Gottes großer Vergebungstag
Auf ein Wort
Am nächsten Mittwoch ist Buß- und Bettag. Weil er als gesetzlicher Feiertag gestrichen wurde, aber auch weil der Handel mit ihm kein Geld verdienen kann, weiß allerdings kaum noch ein Mensch etwas mit ihm anzufangen. Buße? Was bitte soll das sein? Ach ja! Geht es da nicht – wie etwa bei den Bußgeldbescheiden für Verkehrssünder – um Bestrafung? Nein, darum geht es nicht! Das Thema des Tages ist vielmehr die innere Einkehr, die Besinnung auf das, was falsch läuft bei mir, in der Gesellschaft und in der Welt, damit der Seelenkompass wieder auf Kurs kommt. Es geht also einmal nicht um Körper-, sondern um Seelenpflege! Wo sind wir vielleicht nicht mehr auf dem richtigen Weg? Wen haben wir verletzt und ungerecht behandelt? Über wen haben wir schlecht gedacht und geredet? Menschen, die solche Verfehlungen mit aufrichtigem Herzen vor Gott bekennen und eine andere Richtung einschlagen wollen, wird auch im evangelischen Beichtgottesdienst – ja, den gibt es – Gottes Vergebung zugesprochen! Somit ist der Buß- und Bettag also Gottes großer Vergebungs- und Befreiungstag.

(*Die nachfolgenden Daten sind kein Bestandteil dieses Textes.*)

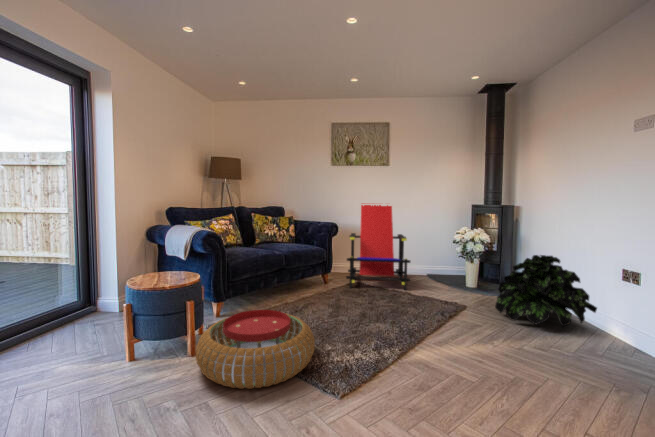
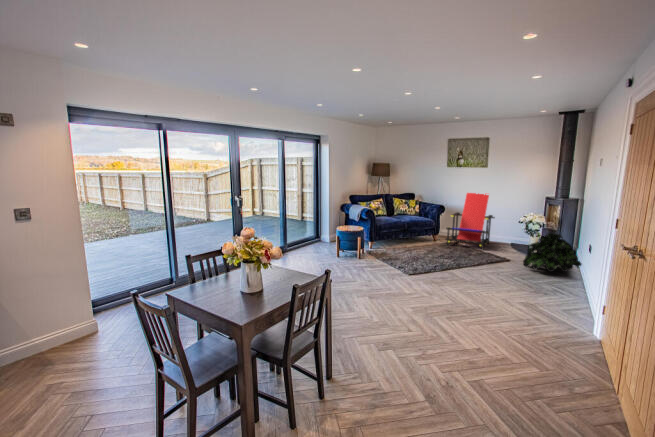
pouf: present [196,310,315,389] -> none [362,243,407,268]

Nun läuft zurzeit – sicher nicht nur nach meinem Empfinden – leider Vieles in die falsche Richtung. Zuletzt hagelte es schlechte Nachrichten: Demokratische Wiederwahl des amoralischen Trump, die neben dem Ausstieg aus dem Pariser Klimaabkommen weitere schlimme Konsequenzen befürchten lässt. Wesentlich verschlechterte Lage der Ukraine, Erstarken von Fremdenfeindlichkeit, gewalttätiger Judenhass und nicht zuletzt Ende der Ampelregierung. All das ist erschütternd, unfassbar und schwer zu verkraften. Ja, dass Menschen sich nach Stabilität, Sicherheit und Wohlstand sehnen, ist klar. Aber sie sind durch extremen Nationalismus, Egoismus und Hass auf Menschen, die zu Sündenböcken gemacht werden, nicht zu erreichen!
Wie kann es also wieder besser und vielleicht sogar gut werden? Der Buß- und Bettag erinnert dran: Fehler machen gehört zum Menschsein! Das ist seit Adam und Eva so. Aber leider auch die menschliche Neigung, mit Fingern auf andere zu zeigen und ihnen die Schuld in die Schuhe zu schieben. Wie viel Selbstinszenierung und „Selfietum“ wir im Fernsehen zu sehen bekommen. Wie viel Beschämung anderer, um den Urheber des Fehlers zu beseitigen, statt den Fehler. Wie unbarmherzig! Dagegen lese ich in der Bibel schon im dritten Kapitel, wie Gott den Menschen, die erkennen, dass sie nackt vor ihm dastehen, die Blöße bedeckt. Und im Gleichnis vom Vater und seinen Söhnen, höre ich, dass der Totalversager, der umkehrt, bei Gott in Ehren einen vorbehaltlosen, kompletten Neuanfang machen darf. Gott ist voller Gnade, Barmherzigkeit und Vergebung, die man sich am Buß- und Bettag zusprechen lassen kann. Dazu braucht es allerdings die Bereitschaft, die eigene Schuld vor ihm einzugestehen und Menschen um ihre Entschuldigung zu bitten. Ach, wie schön wäre es, wenn die Akzeptanz von Fehlern und Vergebungsbereitschaft auch in der Öffentlichkeit gelebt würden. Damit das Gebet „Vergib uns unsere Schuld wie auch wir vergeben unseren Schuldigern“ auch im Alltag erfahren wird und sich neue, gemeinsame Zukunftswege öffnen.
Silvia Reinecke, Schulpfarrerin des Evangelischen Kirchenkreises Paderborn
Der Beitrag ist erschienen in der Reihe „Auf ein Wort“ in der Neuen Westfälischen Paderborn am Freitag, 15. November 2024.